Artık risk'ün İngilizce içindeki anlamı hakkında daha fazla bilgi sahibi olduğunuza göre, seçilen örnekler aracılığıyla bunların nasıl kullanılacağını ve nasıl yapılacağını öğrenebilirsiniz. onları okuyun. Ve önerdiğimiz ilgili kelimeleri öğrenmeyi unutmayın. Web sitemiz sürekli olarak yeni kelimeler ve yeni örneklerle güncellenmektedir, böylece bilmediğiniz diğer kelimelerin anlamlarını İngilizce içinde arayabilirsiniz.

risk ile ilgili kelimeler

İngilizce hakkında bilginiz var mı

İngilizce, İngiltere'ye göç eden ve 1400 yılı aşkın bir süre içinde gelişen Germen kabilelerinden gelmektedir. İngilizce, Çince ve İspanyolca'dan sonra dünyada en çok konuşulan üçüncü dildir.
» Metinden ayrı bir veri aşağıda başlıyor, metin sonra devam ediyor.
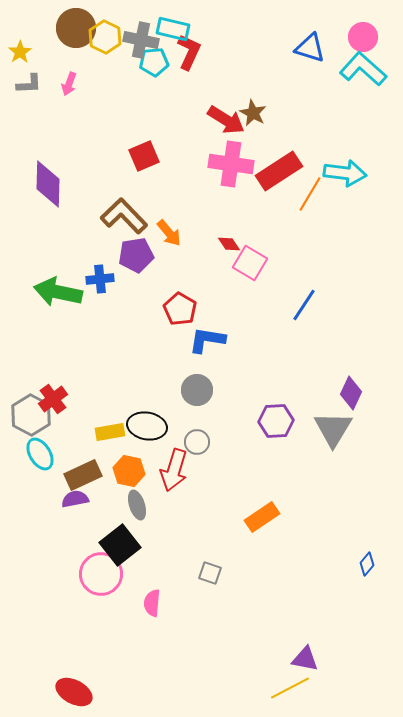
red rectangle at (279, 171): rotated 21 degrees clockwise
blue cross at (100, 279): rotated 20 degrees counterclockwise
En çok öğrenilen ikinci dildir. ve yaklaşık 60 egemen ülkenin resmi dilidir.Bu dil, ikinci ve yabancı dil olarak anadili konuşanlardan daha fazla sayıda konuşmacıya sahiptir.İngilizce aynı zamanda Birleşmiş Milletler, Avrupa Birliği ve diğer birçok uluslararası kuruluşun ortak resmi dilidir. ve bölgesel organizasyonlar. Günümüzde dünyanın her yerindeki İngilizce konuşanlar nispeten kolaylıkla iletişim kurabiliyor.